ANL’s chemical processing facility has recently been enlarged to accommodate new buffer chemical polishing and electro-polishing rooms. Wearing a complete set of clean-room garments as we enter the facility, electronic engineer Brent Stone explains the importance of surface processing. “A feature of niobium is that a damaged layer is formed as it is mined from the ground and goes through all different processes, so when the niobium is transformed into cavities we need to remove a 120–150 μm-thick damaged layer,” he says. “Inside these layers you can have inclusions that may affect their performance and it is critical to remove them.”

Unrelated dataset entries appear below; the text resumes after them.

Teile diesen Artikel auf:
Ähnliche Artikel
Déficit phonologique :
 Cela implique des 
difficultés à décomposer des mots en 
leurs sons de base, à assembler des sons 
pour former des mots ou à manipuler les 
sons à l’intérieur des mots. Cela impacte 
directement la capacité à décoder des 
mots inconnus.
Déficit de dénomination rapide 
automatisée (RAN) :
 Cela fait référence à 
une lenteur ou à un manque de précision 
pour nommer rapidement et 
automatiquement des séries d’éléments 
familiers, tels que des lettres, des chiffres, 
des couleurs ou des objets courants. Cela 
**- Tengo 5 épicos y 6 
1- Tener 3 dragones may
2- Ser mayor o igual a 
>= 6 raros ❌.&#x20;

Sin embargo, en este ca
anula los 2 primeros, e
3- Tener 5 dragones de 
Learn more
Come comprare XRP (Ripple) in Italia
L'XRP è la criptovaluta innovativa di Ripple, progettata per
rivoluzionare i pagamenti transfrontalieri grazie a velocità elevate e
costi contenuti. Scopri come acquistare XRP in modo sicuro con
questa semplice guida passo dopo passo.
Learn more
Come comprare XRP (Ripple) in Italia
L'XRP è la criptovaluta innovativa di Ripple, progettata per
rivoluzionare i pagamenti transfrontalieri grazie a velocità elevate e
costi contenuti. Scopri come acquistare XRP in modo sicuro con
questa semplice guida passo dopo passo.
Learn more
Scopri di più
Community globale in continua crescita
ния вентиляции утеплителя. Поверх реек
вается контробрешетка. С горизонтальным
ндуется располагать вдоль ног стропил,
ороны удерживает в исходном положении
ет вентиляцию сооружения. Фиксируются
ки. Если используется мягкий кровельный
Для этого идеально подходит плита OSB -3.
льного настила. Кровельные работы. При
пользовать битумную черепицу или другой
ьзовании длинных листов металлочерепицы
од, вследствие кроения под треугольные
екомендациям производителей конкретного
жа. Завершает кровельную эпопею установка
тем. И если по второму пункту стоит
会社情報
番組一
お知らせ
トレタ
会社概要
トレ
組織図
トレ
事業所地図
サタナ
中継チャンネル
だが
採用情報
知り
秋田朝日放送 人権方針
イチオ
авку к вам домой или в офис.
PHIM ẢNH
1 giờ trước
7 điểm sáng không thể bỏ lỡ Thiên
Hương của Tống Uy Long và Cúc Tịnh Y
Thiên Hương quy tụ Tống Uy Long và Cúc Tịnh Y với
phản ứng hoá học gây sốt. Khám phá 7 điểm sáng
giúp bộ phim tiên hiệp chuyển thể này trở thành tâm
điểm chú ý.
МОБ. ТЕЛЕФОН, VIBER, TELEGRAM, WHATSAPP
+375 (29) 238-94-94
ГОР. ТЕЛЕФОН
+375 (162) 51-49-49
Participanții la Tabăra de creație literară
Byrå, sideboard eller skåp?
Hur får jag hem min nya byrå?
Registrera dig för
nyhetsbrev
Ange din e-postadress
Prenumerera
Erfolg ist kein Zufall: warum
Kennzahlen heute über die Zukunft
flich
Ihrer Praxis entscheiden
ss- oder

Several steps, and journeys, are required to process the cavities. After the application of acids to remove material from the surface, the cavities undergo two cycles in ultrasonic tanks before being rinsed at high pressure and returned to Fermilab to be degassed in vacuum at high temperatures. They are then taken back to ANL for final chemical treatment, cleaning and assembly in the clean room. Finally, the cavities processed at Argonne are sent to BNL were they are cooled down to liquid-helium temperatures to test if they meet the crabbing voltage required for the HL-LHC. “One of the cavities processed has just very easily achieved its design goal,” says Kelly proudly, before we take leave of the laboratory.
Next stop CERN
The crab cavities are less advanced than the magnets for the HL-LHC, both at CERN and at Fermilab. But efforts are progressing on schedule on both sides of the Atlantic. Two different designs have been developed for the HL-LHC interaction points: vertical plane for ATLAS and horizontal plane for CMS. Both cavity designs originated from LARP, the LHC accelerator R&D programme created by the DOE in 2005 while the LHC was nearing its completion. “Without that foresight we wouldn’t have the HL-LHC today,” says Apollinari.